We modified the method for processing moulds previously presented by Butte et al. [7] by additionally sieving house dust for moulds in order to reduce the sampling error which might occur by possible dilution with sand. Briefly, in a pilot study, we substituted the conventional dust analysis method for mould load in total dust [8] with an analysis of the sieved 63-μm dust fraction and assessment of fungal indicator genera [9], in order to reduce measurement uncertainty [Baudisch C, Kramer A, Assadian O: Evaluation of errors and limits of the 63-μm house-dust-fraction method, a surrogate to predict hidden moisture damage. submitted] particularly in cases of questionable loads [1013]. Other authors have also examined carpet-dust samples for moulds [5, 1423], with sieve sizes differing from 2500 to 250 μm [2430].

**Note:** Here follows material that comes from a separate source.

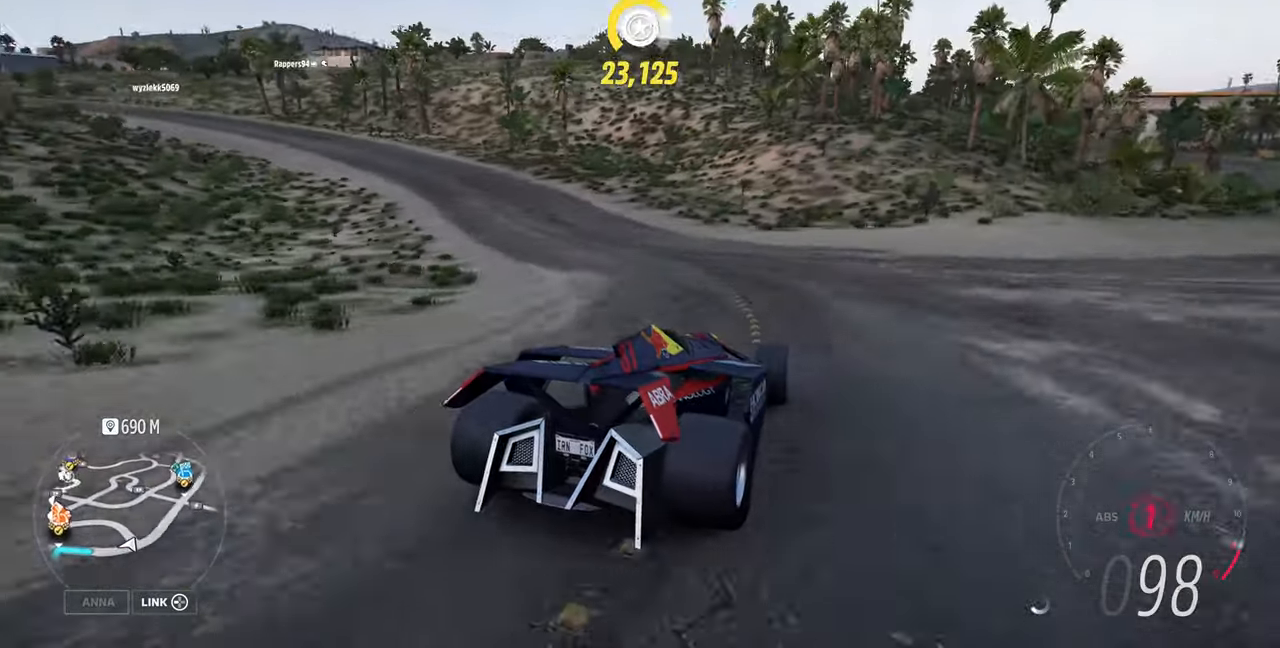
{"dt_ms": 500, "buttons": [], "left_stick": "left", "right_stick": "up", "events": []}
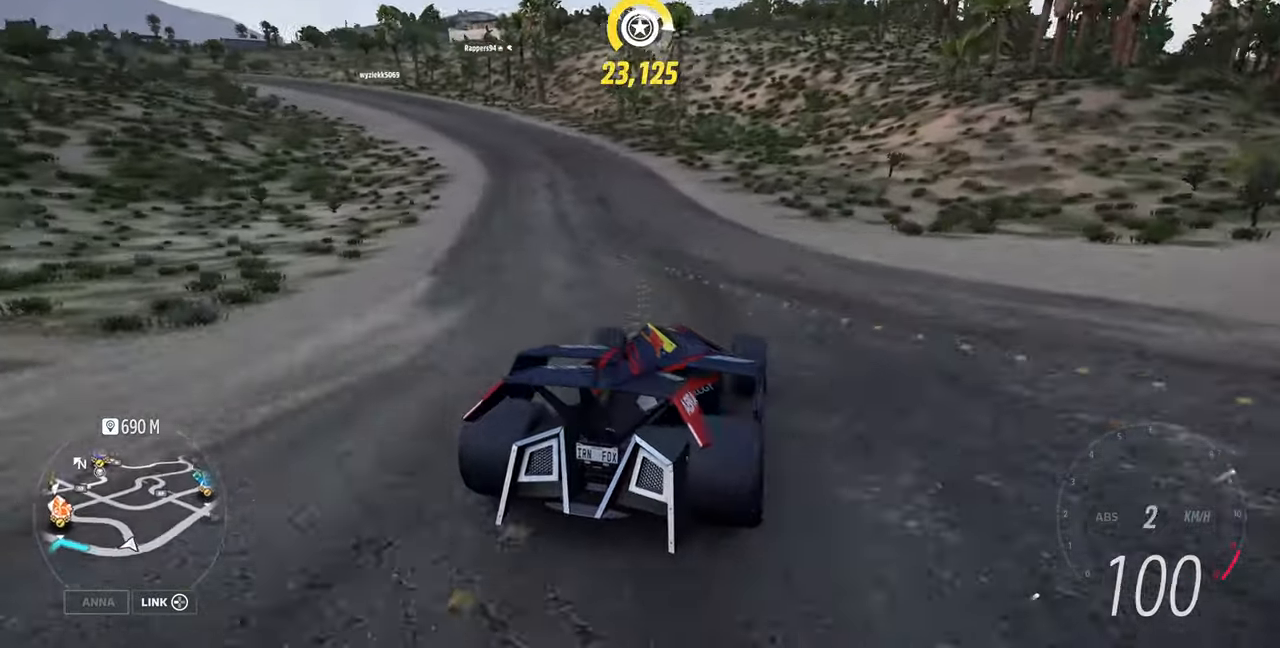
{"dt_ms": 500, "buttons": [], "left_stick": "center", "right_stick": "up"}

In 2001, the German Federal Environmental Office ("Umweltbundesamt") initiated a research project, the UFOPLAN study, to determine the background concentrations of indoor mould in order to standardize mould measurement procedures in non-mouldy homes [3134]. This included the examination of the 63-μm fraction of house dust. Gabrio et al [31] modified the sampling method by using a filter holder and a sieving machine instead of a vacuum-cleaner and manual sieving to reduce the effort involved in obtaining house-dust samples (cutting open the vacuum bag in the laboratory while wearing a face mask and protective suit; manual sieving) and to possibly improve the reproducibility.

The evaluative power of a two-step versus a one-step assessment model for house dust was determined. In the one-step assessment model, one concentration limit, below the background levels and above the damage levels, are set. The two-step assessment model employs a lower limit (for house dust corresponding to the 95th percentile) and an upper limit (for house dust corresponding to triple the 95th percentile). Below the lower limit, only background levels are expected, and above the upper limit only damage levels. Between the lower and upper limits lays a range of questionable loads.

By obtaining information on the specificity (proportion of true negative findings) of the mould measurements taken from house dust and indoor air [32, 34], we intended to identify the most accurate method for assessing the mould load in houses. The question was also whether it is possible to evaluate moisture damage by indicator genera, since Flannigan et al. [35] and Flannigan and Miller [36] saw the genera Aspergillus and Penicillium as typical indoor moulds. Würtz et al. [37] and Petola et al. [38] also found an association of these indicator genera with moisture damage.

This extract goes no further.